Lee B. Steely

Hydrophobic and Superhydrophobic Polyphosphazenes

Polyphosphazenes are a class of hybrid organic–inorganic polymers that have good solubility in classical organic solvents and are thermo-oxidatively stable. Over the years, poly(dichlorophosphazene) has been used as a macromolecular intermediate to yield a number of polymers which can be hydrophobic or superhydrophobic. This review deals with several classical hydrophobic polyphosphazenes such as poly(bis-2,2,2-trifluoroethoxyphosphazene), species with siloxane containing substituents and phosphazene graft polymers. Poly(phosphazophosphazenes) and phenoxy-substituted polyphosphazenes are some of the more recent polymers that have been examined for their hydrophobic character. Processing methods such as electrospinning can enhance the hydrophobicity of polyphosphazenes to move them into the realm of superhydrophobic materials. Many polymers which are only borderline hydrophobic can now be converted into superhydrophobic materials by the use of environmental plasma treatment.

Plasma Surface Functionalization of Poly[bis(2,2,2-trifluoroethoxy)phosphazene]

Polyphosphazenes are a class of hybrid organic-inorganic macromolecules with high thermo-oxidative stability and good solubility in many solvents. Fluoroalkoxy phosphazene polymers also have high surface hydrophobicity. A method is described to tune this surface property while maintaining the advantageous bulk materials characteristics. The polyphosphazene single-substituent polymer, poly[bis(2,2,2-trifluoroethoxy)phosphazene], with flat film, fiber mat, or bead mat morphology was surface functionalized using an atmospheric plasma treatment with oxygen, nitrogen, methane, or tetrafluoromethane/hydrogen gases.
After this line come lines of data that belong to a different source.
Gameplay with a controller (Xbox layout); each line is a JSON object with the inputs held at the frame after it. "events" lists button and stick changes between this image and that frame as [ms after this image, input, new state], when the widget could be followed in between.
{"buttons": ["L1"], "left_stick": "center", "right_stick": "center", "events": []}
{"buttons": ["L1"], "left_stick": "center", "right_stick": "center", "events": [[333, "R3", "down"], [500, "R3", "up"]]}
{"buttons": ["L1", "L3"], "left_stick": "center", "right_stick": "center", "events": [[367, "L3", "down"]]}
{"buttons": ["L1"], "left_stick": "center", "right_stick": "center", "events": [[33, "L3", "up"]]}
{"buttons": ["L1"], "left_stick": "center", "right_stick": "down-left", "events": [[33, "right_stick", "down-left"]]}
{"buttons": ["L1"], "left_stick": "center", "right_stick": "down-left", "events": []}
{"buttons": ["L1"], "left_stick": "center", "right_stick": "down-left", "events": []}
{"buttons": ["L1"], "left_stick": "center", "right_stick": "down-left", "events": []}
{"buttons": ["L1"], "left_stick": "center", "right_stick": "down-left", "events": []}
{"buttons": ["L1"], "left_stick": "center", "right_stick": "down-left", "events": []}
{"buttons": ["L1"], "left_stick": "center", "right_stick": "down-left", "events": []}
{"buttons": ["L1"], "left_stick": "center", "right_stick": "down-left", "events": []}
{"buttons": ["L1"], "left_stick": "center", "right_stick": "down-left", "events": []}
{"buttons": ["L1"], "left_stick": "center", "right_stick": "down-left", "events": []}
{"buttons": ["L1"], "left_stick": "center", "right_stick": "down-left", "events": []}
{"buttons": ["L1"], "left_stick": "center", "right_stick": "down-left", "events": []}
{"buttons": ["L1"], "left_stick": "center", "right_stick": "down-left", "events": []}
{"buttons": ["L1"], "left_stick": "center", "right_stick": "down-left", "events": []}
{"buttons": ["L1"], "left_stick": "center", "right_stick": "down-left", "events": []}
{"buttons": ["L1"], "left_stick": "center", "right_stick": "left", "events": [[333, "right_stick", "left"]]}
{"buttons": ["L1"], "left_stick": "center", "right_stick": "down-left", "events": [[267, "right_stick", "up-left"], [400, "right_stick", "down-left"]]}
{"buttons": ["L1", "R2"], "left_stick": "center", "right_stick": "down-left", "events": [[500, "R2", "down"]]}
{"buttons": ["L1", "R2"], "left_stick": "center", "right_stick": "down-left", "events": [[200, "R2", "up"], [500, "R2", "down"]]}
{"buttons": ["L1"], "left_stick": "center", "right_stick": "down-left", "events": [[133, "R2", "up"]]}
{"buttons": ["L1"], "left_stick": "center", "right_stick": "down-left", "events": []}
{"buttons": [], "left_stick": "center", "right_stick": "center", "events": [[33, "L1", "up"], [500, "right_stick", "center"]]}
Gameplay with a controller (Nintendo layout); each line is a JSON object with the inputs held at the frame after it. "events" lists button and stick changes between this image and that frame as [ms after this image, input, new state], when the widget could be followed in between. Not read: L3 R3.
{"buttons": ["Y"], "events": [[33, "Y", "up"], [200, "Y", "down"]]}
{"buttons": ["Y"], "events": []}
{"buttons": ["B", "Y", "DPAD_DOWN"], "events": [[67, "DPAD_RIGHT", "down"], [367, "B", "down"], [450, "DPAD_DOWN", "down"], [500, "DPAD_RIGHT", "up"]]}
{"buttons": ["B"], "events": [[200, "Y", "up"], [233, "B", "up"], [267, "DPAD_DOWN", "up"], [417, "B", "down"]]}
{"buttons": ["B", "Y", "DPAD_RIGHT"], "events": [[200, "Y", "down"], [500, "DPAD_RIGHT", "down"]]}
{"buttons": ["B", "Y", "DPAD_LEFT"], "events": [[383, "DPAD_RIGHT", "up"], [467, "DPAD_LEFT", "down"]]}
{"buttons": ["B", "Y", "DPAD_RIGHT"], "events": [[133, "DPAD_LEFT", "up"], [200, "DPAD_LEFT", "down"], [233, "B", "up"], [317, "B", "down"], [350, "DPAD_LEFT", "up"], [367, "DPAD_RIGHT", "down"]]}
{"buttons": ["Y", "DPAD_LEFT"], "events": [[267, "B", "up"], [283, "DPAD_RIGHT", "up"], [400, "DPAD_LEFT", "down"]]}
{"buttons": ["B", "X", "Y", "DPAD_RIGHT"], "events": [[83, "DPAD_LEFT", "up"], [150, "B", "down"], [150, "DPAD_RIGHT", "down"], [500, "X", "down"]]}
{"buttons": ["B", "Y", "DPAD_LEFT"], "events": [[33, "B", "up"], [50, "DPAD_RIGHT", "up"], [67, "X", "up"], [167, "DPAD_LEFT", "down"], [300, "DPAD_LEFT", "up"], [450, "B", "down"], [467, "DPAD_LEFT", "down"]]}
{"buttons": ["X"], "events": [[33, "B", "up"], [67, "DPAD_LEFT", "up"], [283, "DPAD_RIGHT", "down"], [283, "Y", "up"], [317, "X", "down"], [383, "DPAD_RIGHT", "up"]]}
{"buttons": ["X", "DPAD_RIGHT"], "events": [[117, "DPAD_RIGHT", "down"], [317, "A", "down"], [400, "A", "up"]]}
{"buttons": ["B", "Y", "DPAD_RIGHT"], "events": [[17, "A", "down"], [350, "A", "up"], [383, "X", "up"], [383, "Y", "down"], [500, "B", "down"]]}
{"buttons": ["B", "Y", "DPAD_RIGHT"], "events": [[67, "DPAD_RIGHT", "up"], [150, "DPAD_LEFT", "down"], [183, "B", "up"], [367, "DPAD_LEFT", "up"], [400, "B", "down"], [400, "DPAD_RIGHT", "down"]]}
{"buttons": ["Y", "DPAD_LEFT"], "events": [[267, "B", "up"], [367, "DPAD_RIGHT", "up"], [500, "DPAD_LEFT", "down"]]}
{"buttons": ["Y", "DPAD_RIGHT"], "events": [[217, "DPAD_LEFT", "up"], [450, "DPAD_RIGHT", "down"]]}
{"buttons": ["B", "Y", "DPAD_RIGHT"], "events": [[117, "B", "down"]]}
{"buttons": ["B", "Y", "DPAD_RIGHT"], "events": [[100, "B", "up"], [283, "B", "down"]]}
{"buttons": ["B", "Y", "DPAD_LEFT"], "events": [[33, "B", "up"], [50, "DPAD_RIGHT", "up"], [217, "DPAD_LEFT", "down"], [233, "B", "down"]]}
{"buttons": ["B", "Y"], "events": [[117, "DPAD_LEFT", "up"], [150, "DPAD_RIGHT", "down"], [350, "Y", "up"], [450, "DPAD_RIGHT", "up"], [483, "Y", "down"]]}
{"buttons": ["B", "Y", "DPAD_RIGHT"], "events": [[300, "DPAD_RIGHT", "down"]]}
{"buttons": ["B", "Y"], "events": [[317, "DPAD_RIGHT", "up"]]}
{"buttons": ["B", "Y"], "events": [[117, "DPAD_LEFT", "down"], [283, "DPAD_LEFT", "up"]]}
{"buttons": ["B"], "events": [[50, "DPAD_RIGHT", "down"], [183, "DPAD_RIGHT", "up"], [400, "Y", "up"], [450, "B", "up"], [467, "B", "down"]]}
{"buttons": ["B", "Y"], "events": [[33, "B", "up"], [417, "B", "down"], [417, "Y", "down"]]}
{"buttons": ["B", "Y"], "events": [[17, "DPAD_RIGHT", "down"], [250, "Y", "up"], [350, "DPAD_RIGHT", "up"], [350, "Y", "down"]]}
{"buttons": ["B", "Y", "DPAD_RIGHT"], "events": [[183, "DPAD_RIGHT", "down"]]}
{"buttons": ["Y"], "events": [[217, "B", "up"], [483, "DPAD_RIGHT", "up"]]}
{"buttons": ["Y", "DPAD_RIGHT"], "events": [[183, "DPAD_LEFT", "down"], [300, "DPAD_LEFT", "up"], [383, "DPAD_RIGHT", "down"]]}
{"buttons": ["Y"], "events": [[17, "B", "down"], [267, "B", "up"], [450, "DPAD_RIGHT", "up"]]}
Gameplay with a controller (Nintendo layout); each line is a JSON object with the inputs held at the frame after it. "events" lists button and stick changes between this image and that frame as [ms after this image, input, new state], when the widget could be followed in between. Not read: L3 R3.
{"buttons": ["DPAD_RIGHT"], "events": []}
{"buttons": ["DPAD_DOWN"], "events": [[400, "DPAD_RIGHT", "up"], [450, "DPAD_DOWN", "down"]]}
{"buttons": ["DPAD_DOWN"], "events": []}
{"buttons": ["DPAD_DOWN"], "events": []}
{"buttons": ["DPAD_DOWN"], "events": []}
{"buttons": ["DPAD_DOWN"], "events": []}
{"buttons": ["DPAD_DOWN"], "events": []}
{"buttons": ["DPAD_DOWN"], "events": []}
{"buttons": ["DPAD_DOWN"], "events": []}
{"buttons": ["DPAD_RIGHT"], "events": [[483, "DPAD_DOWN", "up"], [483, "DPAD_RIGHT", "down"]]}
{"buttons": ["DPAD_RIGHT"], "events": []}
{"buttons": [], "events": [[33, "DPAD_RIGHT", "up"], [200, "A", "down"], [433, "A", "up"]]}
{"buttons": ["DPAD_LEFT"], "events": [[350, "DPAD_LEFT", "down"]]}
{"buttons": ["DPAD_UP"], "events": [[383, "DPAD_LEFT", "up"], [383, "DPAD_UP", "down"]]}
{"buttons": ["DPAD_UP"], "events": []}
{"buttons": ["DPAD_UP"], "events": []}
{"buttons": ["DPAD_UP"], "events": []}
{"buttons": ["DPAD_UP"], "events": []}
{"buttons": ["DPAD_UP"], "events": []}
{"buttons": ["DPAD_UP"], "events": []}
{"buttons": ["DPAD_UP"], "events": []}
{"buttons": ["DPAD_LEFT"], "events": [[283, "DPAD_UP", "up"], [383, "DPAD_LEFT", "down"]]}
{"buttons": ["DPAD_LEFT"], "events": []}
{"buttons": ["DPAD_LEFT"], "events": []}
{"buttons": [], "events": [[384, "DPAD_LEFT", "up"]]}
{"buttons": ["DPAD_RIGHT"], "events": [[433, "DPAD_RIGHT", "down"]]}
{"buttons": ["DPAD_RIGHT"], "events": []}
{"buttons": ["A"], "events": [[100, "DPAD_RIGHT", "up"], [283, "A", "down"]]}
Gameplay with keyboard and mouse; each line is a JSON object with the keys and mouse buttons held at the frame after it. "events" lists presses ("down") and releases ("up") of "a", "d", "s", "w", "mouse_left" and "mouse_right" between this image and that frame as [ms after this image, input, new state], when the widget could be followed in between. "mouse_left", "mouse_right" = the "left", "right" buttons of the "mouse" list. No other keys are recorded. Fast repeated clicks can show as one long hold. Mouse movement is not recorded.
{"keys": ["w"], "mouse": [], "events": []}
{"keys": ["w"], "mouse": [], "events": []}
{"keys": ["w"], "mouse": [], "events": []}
Surface chemistry changes were detected by static water contact angle (WCA) measurements as well as X-ray photon spectroscopy (XPS). It was found that changes in the WCA of as much as 150 degrees occurred, accompanied by shifts in the ratio of elements on the polymer surface as detected by XPS. Overall this plasma technique provides a convenient method for the generation of specific surface characteristics while maintaining the hydrophobicity of the bulk material.